Facebook and SharePoint – a Dynamic Duo?

KM Space, the excellent BLOG of Doug Cornelius, has a post today on the Microsoft purchase of a 1.6% interest in Facebook.

It’s easy to stop at the fact that this purchase values Facebook at $15 billion. Discussions with colleagues have yet to reveal the importance of Facebook in the business world (admittedly, I also thought that the internet would never last.) On what basis did Microsoft come to the conclusion that this investment makes sense?

Doug’s post suggests that an enterprise version of Facebook, delivered on the SharePoint platform, may be the goal. While SharePoint doesn’t have the name recognition of Windows and Vista, it has been an extremely popular Microsoft product. SharePoint is a tool that enables “one stop shopping” for information and knowledge. SharePoint also enables an organization to distribute ownership of that information and knowledge so that the users that most care about content can very easily manage it.

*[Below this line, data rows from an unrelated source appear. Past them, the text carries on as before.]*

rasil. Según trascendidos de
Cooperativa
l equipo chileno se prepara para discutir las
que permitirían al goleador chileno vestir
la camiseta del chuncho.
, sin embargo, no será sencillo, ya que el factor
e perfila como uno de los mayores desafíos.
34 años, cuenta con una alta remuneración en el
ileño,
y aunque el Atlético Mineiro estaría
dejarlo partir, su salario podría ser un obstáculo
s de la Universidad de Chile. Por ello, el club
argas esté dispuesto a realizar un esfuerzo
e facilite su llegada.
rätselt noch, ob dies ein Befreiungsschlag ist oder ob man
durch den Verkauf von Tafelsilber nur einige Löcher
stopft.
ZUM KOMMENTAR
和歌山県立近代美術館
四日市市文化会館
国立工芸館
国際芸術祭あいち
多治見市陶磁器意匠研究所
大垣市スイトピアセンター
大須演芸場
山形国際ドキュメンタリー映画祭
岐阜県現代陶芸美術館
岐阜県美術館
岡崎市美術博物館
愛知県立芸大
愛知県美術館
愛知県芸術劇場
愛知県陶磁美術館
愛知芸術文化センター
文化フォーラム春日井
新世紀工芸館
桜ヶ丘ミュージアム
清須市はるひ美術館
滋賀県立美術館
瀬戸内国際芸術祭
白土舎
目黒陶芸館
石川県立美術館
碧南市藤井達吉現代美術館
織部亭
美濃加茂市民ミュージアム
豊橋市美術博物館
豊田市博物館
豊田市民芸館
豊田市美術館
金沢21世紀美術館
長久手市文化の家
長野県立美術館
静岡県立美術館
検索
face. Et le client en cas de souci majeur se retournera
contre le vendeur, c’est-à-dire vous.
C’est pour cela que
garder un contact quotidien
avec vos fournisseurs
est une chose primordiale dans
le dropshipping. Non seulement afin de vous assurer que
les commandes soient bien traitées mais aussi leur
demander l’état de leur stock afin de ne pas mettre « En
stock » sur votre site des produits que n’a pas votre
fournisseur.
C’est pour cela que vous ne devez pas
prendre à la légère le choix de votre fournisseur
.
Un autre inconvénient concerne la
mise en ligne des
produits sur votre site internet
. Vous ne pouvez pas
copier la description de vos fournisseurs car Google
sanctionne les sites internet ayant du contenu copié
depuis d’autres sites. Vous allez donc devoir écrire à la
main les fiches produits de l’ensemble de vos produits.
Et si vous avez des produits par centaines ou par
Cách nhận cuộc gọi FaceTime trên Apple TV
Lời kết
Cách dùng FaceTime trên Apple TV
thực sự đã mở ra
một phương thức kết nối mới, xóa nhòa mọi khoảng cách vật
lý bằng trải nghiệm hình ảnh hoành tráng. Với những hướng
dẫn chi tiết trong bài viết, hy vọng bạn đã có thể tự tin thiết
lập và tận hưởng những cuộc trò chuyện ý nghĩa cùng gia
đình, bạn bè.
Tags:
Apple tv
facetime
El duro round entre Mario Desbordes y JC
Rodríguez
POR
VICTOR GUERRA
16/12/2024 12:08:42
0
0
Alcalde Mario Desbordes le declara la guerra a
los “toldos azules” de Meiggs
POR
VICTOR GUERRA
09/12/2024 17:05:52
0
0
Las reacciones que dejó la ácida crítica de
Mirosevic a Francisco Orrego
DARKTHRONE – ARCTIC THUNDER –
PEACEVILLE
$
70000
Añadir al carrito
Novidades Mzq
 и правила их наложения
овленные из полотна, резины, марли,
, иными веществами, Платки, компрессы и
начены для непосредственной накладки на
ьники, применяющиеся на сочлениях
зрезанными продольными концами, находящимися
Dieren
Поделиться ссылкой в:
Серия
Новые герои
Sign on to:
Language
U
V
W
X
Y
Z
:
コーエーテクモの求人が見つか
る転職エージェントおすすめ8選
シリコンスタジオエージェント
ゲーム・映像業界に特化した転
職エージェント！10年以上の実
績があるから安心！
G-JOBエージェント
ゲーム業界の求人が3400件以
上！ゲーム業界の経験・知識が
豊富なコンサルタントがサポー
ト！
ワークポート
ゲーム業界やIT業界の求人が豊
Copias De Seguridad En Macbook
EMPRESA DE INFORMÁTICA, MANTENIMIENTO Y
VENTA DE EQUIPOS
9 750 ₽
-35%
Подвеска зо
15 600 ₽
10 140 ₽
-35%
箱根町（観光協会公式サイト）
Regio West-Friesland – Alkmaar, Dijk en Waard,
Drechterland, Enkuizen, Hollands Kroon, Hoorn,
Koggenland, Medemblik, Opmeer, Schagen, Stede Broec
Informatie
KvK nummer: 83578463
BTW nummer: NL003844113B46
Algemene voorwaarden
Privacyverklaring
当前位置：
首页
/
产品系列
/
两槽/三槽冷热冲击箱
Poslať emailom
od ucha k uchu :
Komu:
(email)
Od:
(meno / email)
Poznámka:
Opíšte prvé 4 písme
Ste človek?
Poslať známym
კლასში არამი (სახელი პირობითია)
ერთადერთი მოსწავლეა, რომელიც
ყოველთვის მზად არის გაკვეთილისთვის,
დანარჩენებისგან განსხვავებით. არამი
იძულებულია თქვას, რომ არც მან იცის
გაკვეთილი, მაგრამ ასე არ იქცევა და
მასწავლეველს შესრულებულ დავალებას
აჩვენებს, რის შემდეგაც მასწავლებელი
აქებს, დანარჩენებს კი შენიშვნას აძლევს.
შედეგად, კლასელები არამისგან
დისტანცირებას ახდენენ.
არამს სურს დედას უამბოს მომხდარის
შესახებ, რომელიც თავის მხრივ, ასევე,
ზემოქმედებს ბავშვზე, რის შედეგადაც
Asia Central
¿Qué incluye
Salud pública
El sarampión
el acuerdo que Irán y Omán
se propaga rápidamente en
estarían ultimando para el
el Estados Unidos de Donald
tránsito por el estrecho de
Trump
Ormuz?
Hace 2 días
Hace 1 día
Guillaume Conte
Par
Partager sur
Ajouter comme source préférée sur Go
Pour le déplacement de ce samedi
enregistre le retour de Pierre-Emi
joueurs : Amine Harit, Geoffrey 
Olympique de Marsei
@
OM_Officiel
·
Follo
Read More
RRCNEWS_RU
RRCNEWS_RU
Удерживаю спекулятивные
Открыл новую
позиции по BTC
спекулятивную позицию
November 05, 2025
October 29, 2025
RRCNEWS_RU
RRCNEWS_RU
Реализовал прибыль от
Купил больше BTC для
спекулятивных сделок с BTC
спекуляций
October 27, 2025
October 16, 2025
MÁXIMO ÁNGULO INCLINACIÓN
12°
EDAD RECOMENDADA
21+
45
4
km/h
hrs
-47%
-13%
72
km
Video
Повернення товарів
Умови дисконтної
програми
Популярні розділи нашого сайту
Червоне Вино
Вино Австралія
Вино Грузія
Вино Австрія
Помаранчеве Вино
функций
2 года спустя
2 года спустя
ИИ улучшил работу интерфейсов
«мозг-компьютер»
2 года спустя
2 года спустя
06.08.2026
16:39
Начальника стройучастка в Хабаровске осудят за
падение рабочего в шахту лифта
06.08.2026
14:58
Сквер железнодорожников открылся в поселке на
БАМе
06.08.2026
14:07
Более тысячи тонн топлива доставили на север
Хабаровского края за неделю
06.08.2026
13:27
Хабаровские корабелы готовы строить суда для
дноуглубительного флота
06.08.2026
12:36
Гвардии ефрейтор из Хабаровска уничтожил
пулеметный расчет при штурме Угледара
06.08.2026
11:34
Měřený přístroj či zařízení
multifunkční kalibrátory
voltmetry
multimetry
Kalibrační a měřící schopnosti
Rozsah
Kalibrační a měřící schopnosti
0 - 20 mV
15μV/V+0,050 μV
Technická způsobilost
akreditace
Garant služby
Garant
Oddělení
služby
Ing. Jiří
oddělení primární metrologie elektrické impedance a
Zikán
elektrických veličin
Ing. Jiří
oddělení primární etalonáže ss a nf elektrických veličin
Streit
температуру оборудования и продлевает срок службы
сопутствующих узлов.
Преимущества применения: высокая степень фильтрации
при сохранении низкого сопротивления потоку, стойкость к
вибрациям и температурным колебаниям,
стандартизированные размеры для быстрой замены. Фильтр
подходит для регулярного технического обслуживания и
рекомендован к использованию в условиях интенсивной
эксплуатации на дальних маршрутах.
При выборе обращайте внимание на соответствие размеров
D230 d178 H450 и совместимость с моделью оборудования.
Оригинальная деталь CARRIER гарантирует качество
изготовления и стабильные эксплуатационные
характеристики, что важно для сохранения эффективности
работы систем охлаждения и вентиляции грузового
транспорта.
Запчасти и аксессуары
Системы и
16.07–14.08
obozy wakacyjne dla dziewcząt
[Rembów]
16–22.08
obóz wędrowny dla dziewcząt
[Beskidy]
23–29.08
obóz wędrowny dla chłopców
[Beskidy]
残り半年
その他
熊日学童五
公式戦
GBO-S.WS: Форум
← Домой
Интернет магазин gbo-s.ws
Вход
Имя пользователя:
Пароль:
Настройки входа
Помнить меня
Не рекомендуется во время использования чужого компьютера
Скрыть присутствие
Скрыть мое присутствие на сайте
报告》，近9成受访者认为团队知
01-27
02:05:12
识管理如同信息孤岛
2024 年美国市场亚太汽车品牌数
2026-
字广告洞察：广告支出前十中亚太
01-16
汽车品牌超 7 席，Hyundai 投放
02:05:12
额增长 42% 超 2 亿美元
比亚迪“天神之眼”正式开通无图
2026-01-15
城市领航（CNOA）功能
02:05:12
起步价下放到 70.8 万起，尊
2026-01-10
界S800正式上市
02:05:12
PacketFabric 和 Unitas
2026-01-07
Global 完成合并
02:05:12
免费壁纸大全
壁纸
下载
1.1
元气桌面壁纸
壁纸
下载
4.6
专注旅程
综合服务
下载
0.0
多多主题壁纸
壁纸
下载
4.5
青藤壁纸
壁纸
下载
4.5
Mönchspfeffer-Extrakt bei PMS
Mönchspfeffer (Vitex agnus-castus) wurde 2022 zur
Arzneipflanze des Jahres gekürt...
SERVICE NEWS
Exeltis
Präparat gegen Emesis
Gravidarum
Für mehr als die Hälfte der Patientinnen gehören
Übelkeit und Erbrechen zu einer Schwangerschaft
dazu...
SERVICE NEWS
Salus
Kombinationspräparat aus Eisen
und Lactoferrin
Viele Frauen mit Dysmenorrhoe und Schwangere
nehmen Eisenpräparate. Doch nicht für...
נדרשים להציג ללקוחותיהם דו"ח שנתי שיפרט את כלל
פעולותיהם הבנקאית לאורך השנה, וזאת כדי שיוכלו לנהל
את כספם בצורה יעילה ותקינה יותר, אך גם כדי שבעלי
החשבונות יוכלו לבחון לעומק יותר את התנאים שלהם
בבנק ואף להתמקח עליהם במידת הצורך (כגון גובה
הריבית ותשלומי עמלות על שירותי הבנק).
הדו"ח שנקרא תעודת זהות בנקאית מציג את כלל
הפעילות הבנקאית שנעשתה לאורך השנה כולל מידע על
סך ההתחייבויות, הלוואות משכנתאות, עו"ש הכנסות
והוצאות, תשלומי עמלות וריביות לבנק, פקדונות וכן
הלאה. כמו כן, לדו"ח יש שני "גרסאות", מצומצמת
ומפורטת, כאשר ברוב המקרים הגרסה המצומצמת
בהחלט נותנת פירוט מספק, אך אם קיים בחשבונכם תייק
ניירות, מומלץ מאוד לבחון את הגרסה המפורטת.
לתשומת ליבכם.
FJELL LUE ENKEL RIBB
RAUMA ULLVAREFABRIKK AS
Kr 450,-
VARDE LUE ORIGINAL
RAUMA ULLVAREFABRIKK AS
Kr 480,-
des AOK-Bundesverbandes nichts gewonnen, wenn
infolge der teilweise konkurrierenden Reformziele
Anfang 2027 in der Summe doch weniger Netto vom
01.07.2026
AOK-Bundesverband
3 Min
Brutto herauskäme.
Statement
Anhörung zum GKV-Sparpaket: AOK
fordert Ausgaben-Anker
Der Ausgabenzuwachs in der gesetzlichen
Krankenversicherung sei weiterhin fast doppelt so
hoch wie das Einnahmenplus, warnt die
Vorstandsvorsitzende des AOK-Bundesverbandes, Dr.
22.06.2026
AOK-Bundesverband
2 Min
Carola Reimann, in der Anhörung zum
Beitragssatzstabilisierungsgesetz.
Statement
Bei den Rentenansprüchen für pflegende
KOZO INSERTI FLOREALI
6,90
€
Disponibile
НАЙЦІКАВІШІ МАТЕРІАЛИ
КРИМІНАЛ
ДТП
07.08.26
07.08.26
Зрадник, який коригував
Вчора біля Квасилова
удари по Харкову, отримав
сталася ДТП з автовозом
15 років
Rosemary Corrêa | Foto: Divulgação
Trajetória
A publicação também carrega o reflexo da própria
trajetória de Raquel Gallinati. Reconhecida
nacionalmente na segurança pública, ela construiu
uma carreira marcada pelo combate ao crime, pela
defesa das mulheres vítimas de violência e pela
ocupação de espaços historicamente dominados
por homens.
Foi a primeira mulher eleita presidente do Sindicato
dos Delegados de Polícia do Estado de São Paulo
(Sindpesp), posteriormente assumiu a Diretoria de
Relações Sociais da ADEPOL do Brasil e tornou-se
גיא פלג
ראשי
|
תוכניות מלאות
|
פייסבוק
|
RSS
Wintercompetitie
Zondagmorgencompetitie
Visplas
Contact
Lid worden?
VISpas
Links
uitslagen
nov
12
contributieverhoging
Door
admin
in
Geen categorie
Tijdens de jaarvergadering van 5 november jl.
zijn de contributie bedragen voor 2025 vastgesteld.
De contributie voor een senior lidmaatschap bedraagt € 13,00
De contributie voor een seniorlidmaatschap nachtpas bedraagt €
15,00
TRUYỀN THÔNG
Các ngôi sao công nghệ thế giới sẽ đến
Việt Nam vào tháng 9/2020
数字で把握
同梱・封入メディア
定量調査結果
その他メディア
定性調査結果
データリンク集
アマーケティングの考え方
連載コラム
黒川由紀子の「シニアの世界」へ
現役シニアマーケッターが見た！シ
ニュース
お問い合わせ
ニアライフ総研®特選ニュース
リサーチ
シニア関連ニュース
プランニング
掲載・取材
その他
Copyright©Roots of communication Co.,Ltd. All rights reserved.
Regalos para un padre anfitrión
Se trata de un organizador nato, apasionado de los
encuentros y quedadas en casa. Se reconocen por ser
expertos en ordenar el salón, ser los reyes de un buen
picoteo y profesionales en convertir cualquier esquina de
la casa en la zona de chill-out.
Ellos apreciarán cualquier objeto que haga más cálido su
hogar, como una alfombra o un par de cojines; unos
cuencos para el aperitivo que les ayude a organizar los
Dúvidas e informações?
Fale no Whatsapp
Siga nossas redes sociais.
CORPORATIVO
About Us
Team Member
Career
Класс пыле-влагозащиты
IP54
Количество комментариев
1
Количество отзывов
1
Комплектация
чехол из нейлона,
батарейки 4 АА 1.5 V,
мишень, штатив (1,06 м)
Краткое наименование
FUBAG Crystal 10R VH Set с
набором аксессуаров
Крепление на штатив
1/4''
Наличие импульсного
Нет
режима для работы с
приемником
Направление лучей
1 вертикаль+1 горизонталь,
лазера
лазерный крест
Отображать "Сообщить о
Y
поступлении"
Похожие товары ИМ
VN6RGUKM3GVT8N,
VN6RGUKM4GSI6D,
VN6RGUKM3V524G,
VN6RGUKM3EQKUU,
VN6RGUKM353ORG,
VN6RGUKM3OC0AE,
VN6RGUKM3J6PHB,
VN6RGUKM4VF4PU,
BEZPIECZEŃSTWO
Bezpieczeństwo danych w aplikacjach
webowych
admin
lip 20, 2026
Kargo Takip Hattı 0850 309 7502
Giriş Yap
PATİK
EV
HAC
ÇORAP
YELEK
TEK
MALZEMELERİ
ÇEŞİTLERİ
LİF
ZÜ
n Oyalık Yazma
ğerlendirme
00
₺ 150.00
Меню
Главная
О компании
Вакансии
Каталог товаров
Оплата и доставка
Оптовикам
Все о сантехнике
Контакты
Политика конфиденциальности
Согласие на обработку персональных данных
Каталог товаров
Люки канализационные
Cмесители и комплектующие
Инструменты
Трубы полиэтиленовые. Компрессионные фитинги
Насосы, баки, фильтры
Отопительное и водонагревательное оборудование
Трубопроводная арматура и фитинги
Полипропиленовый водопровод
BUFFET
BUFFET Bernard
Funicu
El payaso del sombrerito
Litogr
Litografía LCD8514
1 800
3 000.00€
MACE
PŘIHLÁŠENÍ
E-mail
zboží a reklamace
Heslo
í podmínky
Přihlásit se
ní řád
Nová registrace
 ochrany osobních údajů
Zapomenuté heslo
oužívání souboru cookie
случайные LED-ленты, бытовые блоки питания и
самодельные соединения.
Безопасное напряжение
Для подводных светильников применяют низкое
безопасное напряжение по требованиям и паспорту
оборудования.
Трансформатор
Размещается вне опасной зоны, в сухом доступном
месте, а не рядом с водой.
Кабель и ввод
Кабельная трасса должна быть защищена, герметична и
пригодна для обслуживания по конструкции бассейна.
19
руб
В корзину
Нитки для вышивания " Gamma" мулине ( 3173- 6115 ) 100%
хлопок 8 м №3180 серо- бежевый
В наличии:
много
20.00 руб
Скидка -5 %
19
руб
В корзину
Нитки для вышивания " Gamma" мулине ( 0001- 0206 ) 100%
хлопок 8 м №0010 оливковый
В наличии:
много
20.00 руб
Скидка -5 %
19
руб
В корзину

So what does Facebook bring to the party? Based on my limited exposure to Facebook to date, I think the answer is very simple – a better way for people to “connect”. Perhaps this is not as significant an issue in smaller organizations, but in larger law firms, there are fewer and fewer opportunities for basic social interaction. You certainly don’t have to know which lawyers like to mountain climb in order to build a team to work on a client file, but at some level knowing some personal information about colleagues is part of the social fabric that keeps a firm together.

Comments

  1. Hmmmm…lawyers and support staff being encouraged to update and maintain Facebook-like profiles? Would be interesting to see that! Never say never I suppose… Still, all we need is a Scrabulous(Facebook Scrabble)-like application for getting people to add KM-related metadata to their documents and we might have something.

  2. The first step is aggregating information about community inside the law firm. Show what the person has tagged, recent posts to sites inside SharePoint, matters they are billing time to and recent document edited. You end up with more information about the person. Maybe it even lays the foundation for an experience/expertise system.